Roma locuta, causa finita


0
 
 myschkin 13. Dezember 2020 
 

Wäre Trump katholisch,

würden diese Erzbischöfe diesem Mann, der Todesurteile vollstrecken lässt, auch die Kommunion verweigern?


1
 
 Lämmli 12. Dezember 2020 
 

In der Schweiz

Zur Zeit gibt es in der Schweiz immer noch die Partei der CVP, die sich demnächst Mitte Partei nennen wird.
Noch steht das "C" für christlich.
Aber die Leitung dieser Partei ist für Abtreibung und Homoehe.
Der Parteipräsident bezeichnet sich selber auch als gläubiger Katholik, also müsste doch auch ihm und allen anderen die seine Ansicht teilen die Kommunion verweigert werden, genauso wie Jon Biden.
Aber bei uns hat niemand die Zivilcourage das öffentlich auszusprechen, schon gar nicht der Bischof.
Was sollen wir davon halten?


6
 
 hape 12. Dezember 2020 

Richtig so. 2/2

Katholisch sein ist also keine Privatsache. Die katholische Lebensführung kann und soll der Öffentlichkeit nicht verborgen bleiben. Wer als Katholik von alledem überzeugt ist, der kann nicht zugleich das Gegenteil dessen für wahr halten und das Gegenteil dessen tun. Man kann nicht im stillen Kämmerlein katholisch sein, dann aber in der Öffentlichkeit das katholisch sein der Lächerlichkeit preisgeben. Wer Anlass gibt, dass er so denkt, der untergräbt den Glauben aller anderen Glieder der Kirche. Bischöfe, die das unwidersprochen hinnehmen, vernachlässigen ihren Hirtendienst. Sie versäumen es, das verirrte Schaf notfalls auch laut und deutlich zu rufen, damit es wieder in die Herde zurück findet. Laut und deutlich deshalb, damit der Ruf auch von denen gehört wird, die versucht sind, nicht der Kirche, sondern dem verirrten Schaf zu folgen. Ein solches Versäumnis aber würde diese Bischöfe selbst zum Ärgernis machen.


6
 
 hape 12. Dezember 2020 

Richtig so. 1/2

Ich meine auch, dass im Fall Biden die Verweigerung der Hl. Kommunion angemessen ist. Ihr Empfang bedeutet, u.v.a.m., das freiwillige Amen zu jener göttlichen Wahrheit, welche Gott der Menschheit offenbart hat, welche die Kirche treu bewahrt und die allen weltimmanenten Kalkulationen, Spekulationen und Strategien vorausgeht.
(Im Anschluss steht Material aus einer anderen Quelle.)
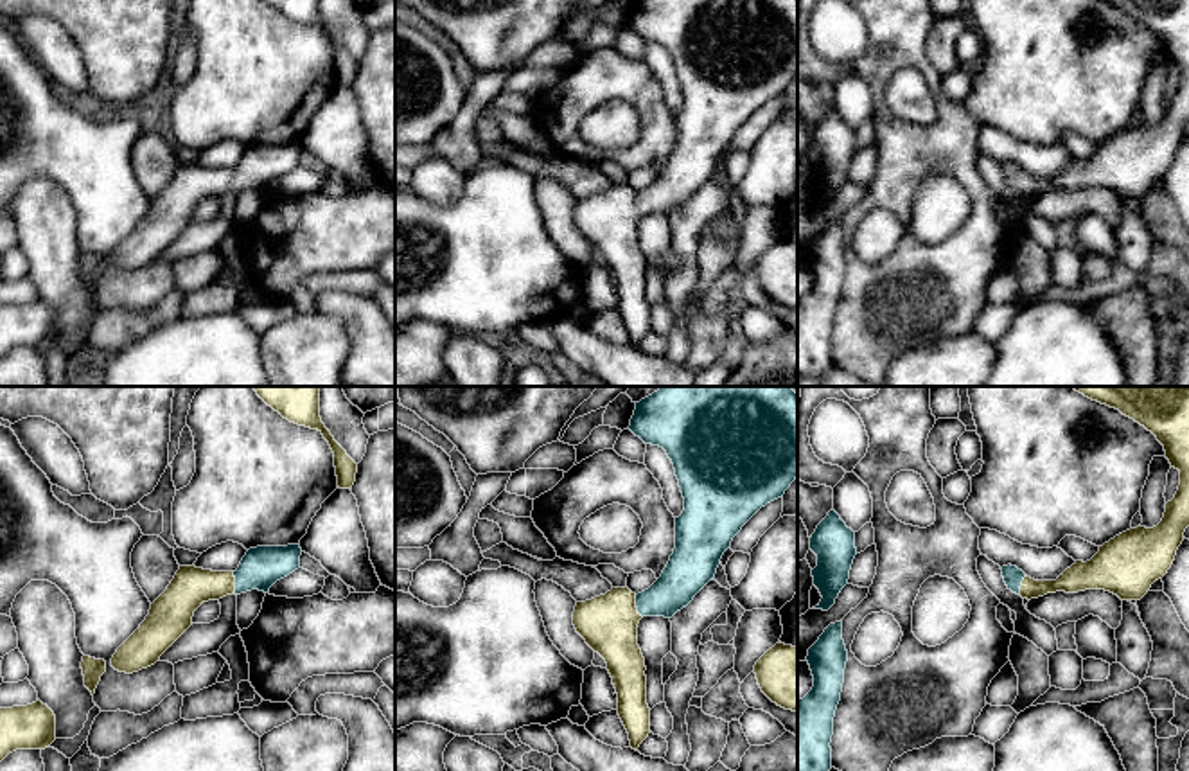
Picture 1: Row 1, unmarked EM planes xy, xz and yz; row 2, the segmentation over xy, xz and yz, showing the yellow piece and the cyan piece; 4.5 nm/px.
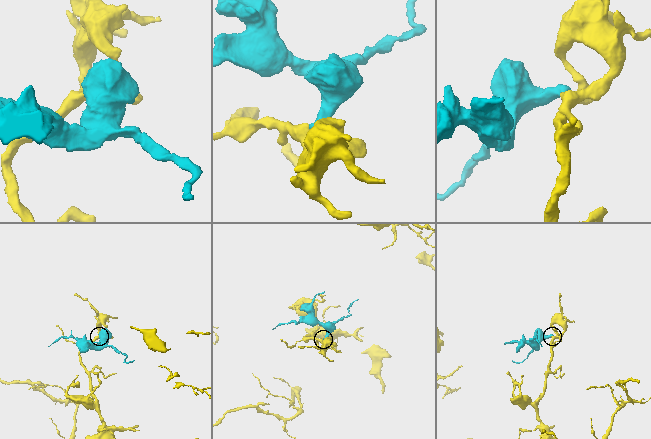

Katholisch sein bedeutet, der Kirche, samt dem Lehramt, voll umfänglich zuzustimmen. Diese Zustimmung gibt der Katholik, indem er die Hl. Kommunion empfängt. Das hat konkrete Auswirkungen auf das Leben, denn es bedeutet die freiwillige Selbstverpflichtung, sein ganzes Leben in Gedanken, Worten und Werken an der von der Kirche empfangenen Wahrheit auszurichten. Ein besonderes Gewicht hat dies bei katholischen Politikern, die mit Führungsverantwortung in der Öffentlichkeit stehen. Sie vertreten nicht nur ihre Partei, sondern auch die Kirche. Einfache Glieder der Kirche orientieren sich auch an ihnen.


5
 
 girsberg74 12. Dezember 2020 
 

Wichig ist nicht alleine,

dass man die dieselbe strikte Meinung hat über das, was etwa Erzbischof Charles Chaput zu Fragen der kathlischen Lehre sagt,

sondern dass Erzbischof Aquila seinen Bruder öffentlich unterstützt.

Ein Lehrbeispiel für die deutschsprachige Kirche.